What is the p-value?

For the evaluation of the p-value the number of interactions for a compound to druggable genes and the part within the given pathways with the same values for all druggable genes are evaluated. The p-value gives the probability that you have at least so many interactions within the given pathways only by chance. This propability value is evaluated with the cumulative hypergeometric distribution using R. In this way, a binding within a pathway containing only two druggable genes is ranked up compared to a few bindings within pathways with a lot of druggable genes, and a single binding in one pathway of a compound with a lot of interactions is ranked down.

What is the e-value?

The e-value gives the probability that you find an interaction within a pathway by chance if you search within a number of pathways. For the evaluation of the e-values the number of pathways with druggable targets and binding within ChEMBL was taken into account (275 pathways). For very small p-values the p-value can be multiplied with the number of pathways, for larger values you need to evaluate this by the formula e = 1 - (1-p)275.

Why do mechanism of action prediction and pathway enrichment analysis sometimes give different ChEMBL compounds as results?

For the mechanism of action prediction, associated human targets are found in ChEMBL with a low binding activity (<= 10 000 nm) and a sufficient confidence score. In contrast, pathway searches are performed on a subset of the MOA structures, that have the additional requirement to have according activities to at least one druggable target. Therefore, it is possible that the pathway enrichment analysis has fewer hits than the MOA prediction.

How large is the overlap from Withdrawn 2.0 to ChEMBL withdrawn compounds?
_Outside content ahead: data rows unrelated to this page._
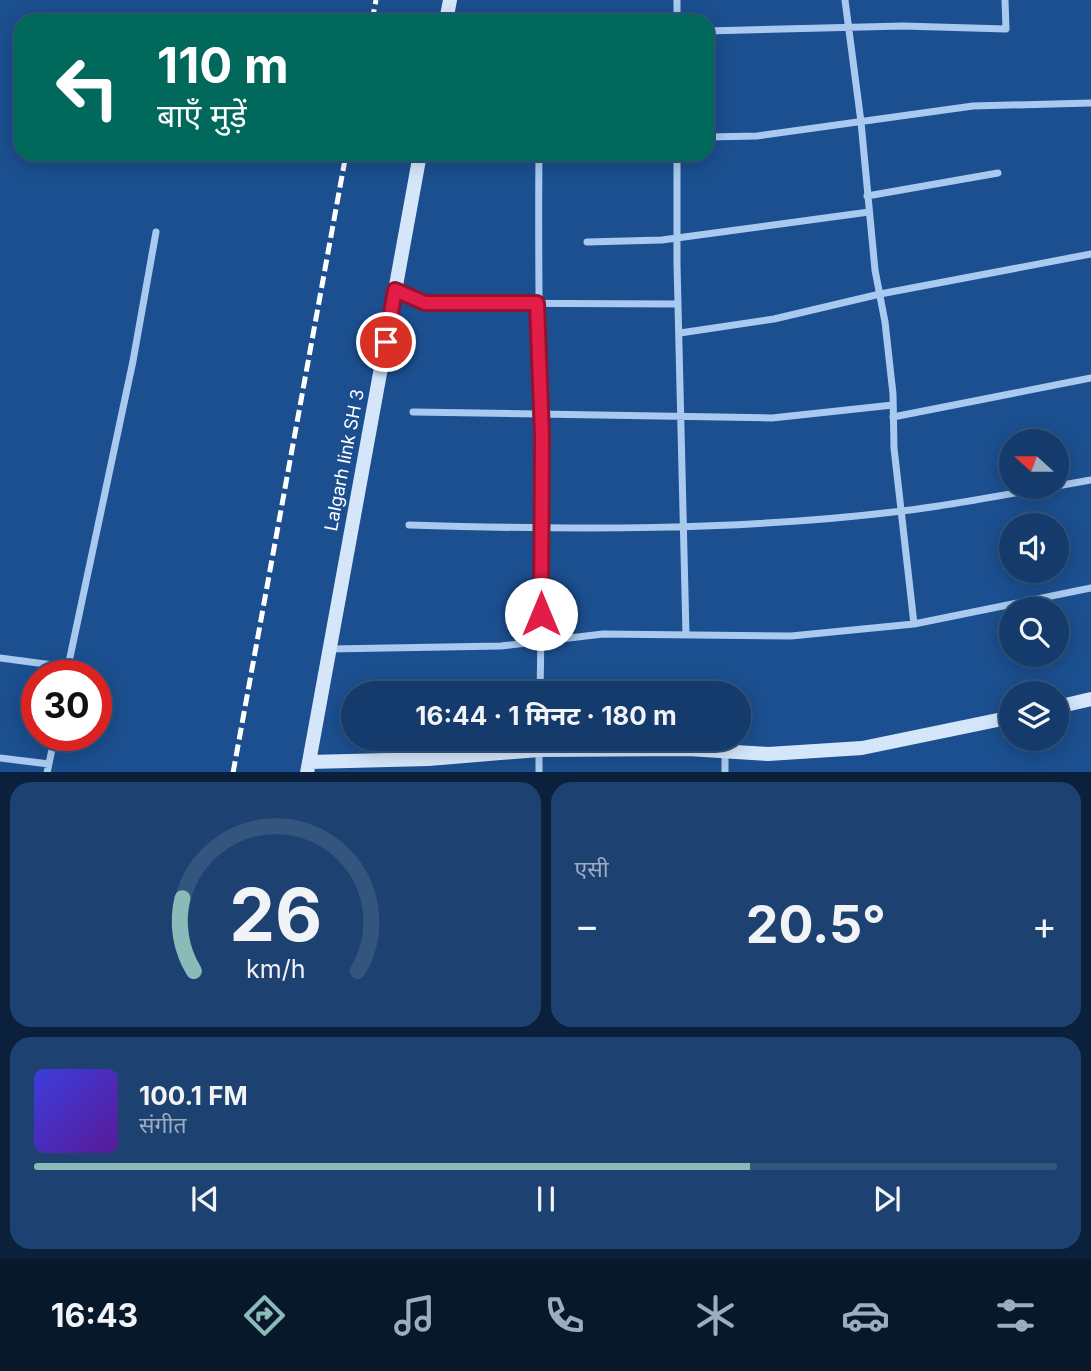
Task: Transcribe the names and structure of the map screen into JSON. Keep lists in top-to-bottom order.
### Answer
{
  "streets": {
    "street": ["Lalgarh link SH 3"]
  },
  "north": "left",
  "page": {
    "turn": ["110 m", "बाएँ मुड़ें"],
    "limit": "30",
    "trip": "16:44 · 1 मिनट · 180 m",
    "tile": "एसी",
    "heat": ["−", "20.5°", "+"],
    "song": ["100.1 FM", "संगीत"],
    "tabs": "16:43",
    "gauge": ["26", "km/h"]
  }
}
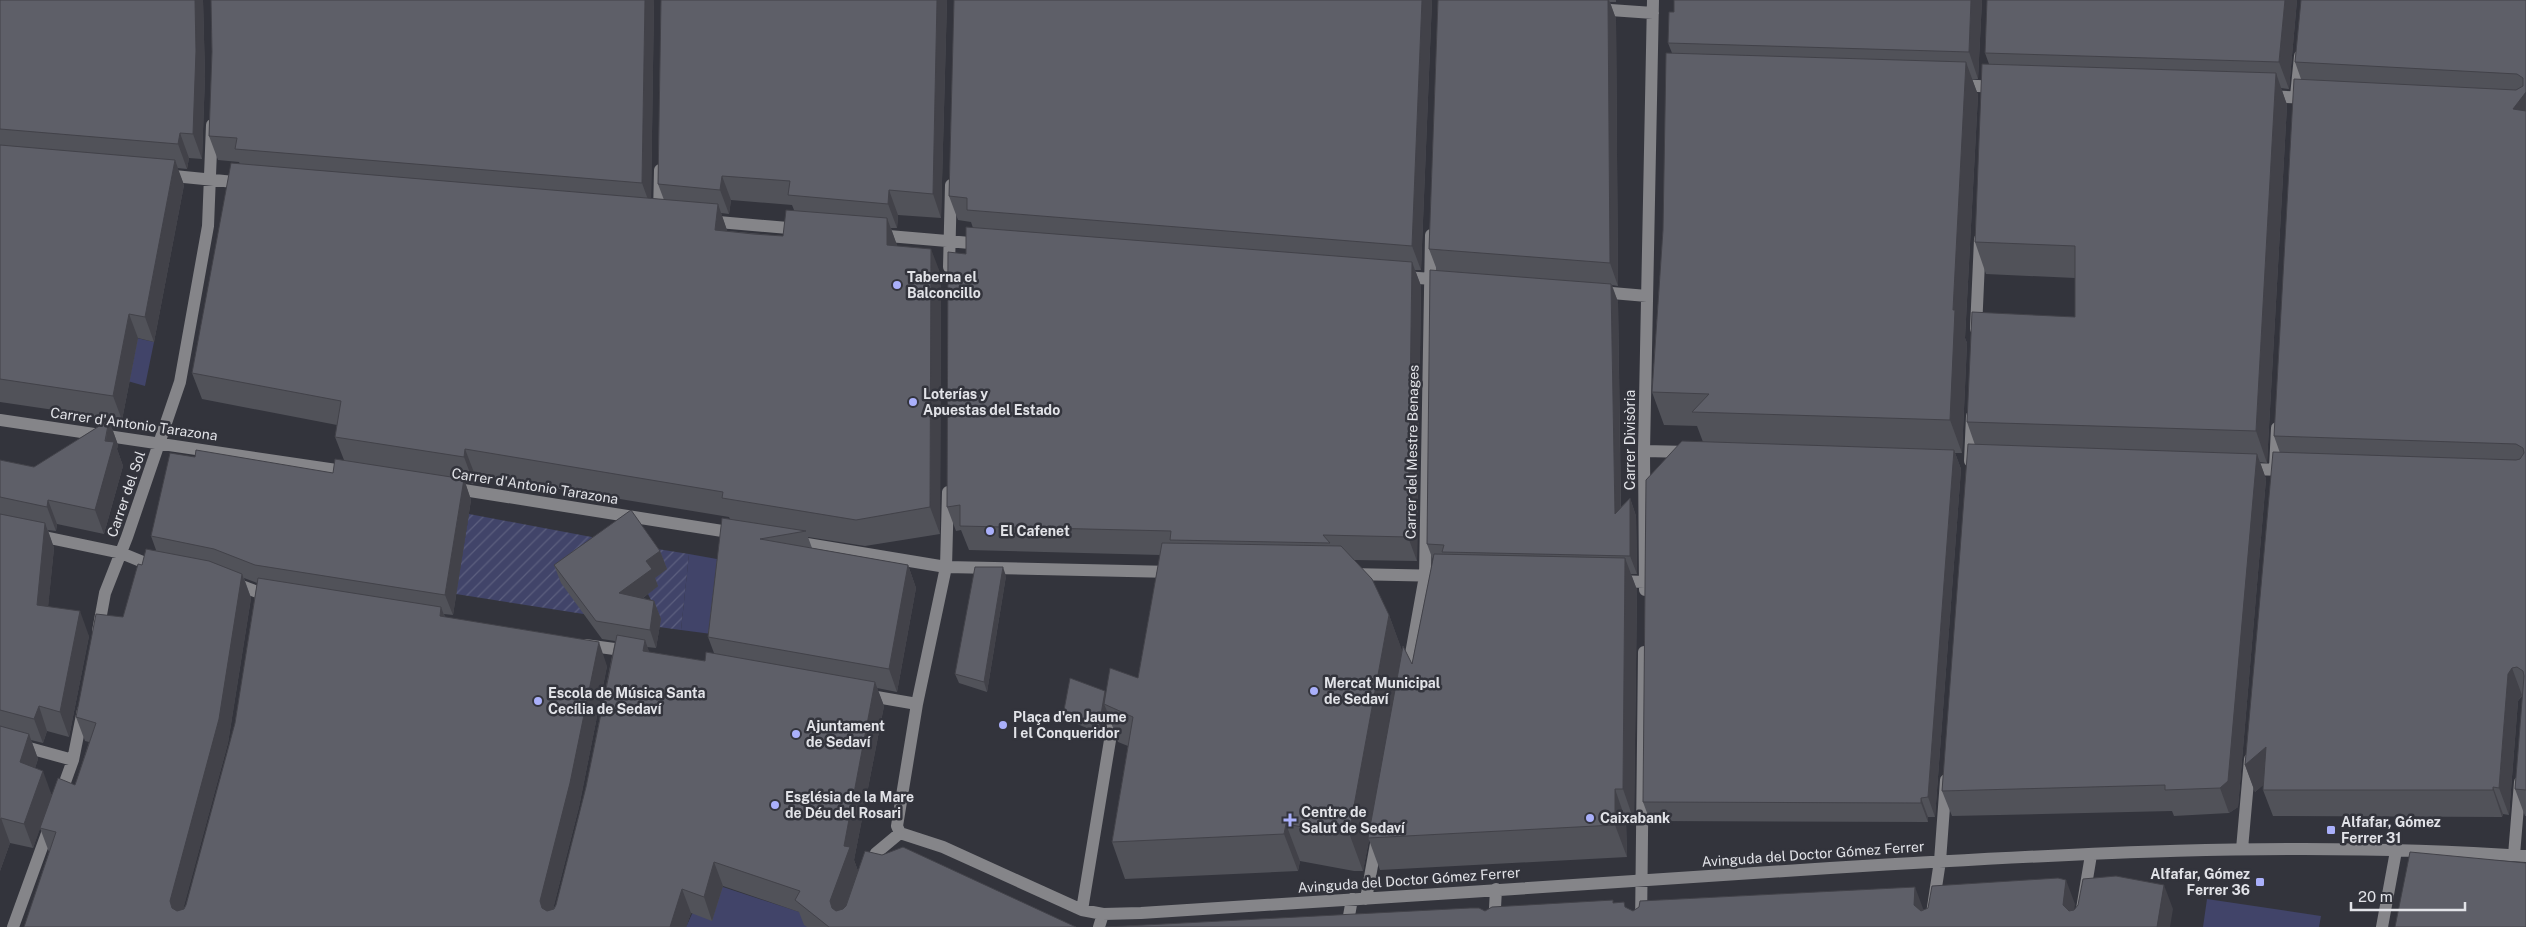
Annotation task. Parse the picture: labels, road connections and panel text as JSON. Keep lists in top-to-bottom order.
{
  "streets": {
    "street": [
      "Carrer d'Antonio Tarazona",
      "Carrer Divisòria",
      "Carrer del Mestre Benages",
      "Carrer del Sol",
      "Avinguda del Doctor Gómez Ferrer"
    ]
  },
  "crossings": [
    ["Carrer d'Antonio Tarazona", "Carrer del Sol"]
  ],
  "places": {
    "other": [
      "Taberna el Balconcillo",
      "Loterías y Apuestas del Estado",
      "El Cafenet",
      "Mercat Municipal de Sedaví",
      "Escola de Música Santa Cecília de Sedaví",
      "Plaça d'en Jaume I el Conqueridor",
      "Ajuntament de Sedaví",
      "Església de la Mare de Déu del Rosari",
      "Caixabank"
    ],
    "health": ["Centre de Salut de Sedaví"],
    "transit": ["Alfafar, Gómez Ferrer 31", "Alfafar, Gómez Ferrer 36"]
  },
  "scale_bar": "20 m"
}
Comparing the dataset of Withdrawn 2.0 and ChEMBL is a complex problem. While the withdrawn database uses only one entry for each drug, the ChEMBL database often has several entries for the same drug. For instance, ChEMBL contains METHAPYRILENE (CHEMBL1411979), METHAPYRILENE FUMARATE (CHEMBL3187246), and METHAPYRILENE HYDROCHLORIDE (CHEMBL1255739), while Withdrawn 2.0 only lists METHAPYRILENE (CHEMBL1411979). Furthermore, there are several levels of withdrawn structures within ChEMBL: structures having only the tag withdrawn_flag = 1 within the table “molecule_dictionary”, as well as structures with additional information within the table “drug_warning”, including data for withdrawal country, year and description. For each compound with the “withdrawn_flag”, that is not contained in the table “drug_warning”, a different compound with identical or near identical structure is contained instead, which further complicates mapping of withdrawn structures to additional withdrawal information. Last but not least, there are entries that are marked as approved and subsequently withdrawn, that are not actually approved drugs. For instance, METABROMSALAN (CHEMBL1801800) is a pesticide and DIBROMSALAN (CHEMBL21869) is a disinfectant, used in soaps. So, even more manual curation would be needed to fully integrate the data.
Generally, CHEMBL 32 lists 4194 IDs with max_phase 4.0 as approved drugs, of which 3215 also have the year of the first approval assigned. 262 of these IDs have the flag “withdrawn_flag = 1”, of which Withdrawn 2.0 lists 171 with the same ChEMBL ID. 225 different structures in the table “drug_warning” have the tag “withdrawn” - 141 of these structures are listed with the same ID in Withdrawn 2.0. Summarized, at least 171 compounds of Withdrawn 2.0 are listed as withdrawn in ChEMBL too, but there are further copies of structures within the 262 ChEMBL structures with “withdrawn_flag” (which result in not more than 225 different drugs), that are contained within Withdrawn 2.0 but have another ChEMBL ID.

Is there a bulk download

Information on all 626 withdrawn drugs, including chemical properties such as SMILES, InChi and molecular formula, withdrawal and toxicity information is available as csv file download.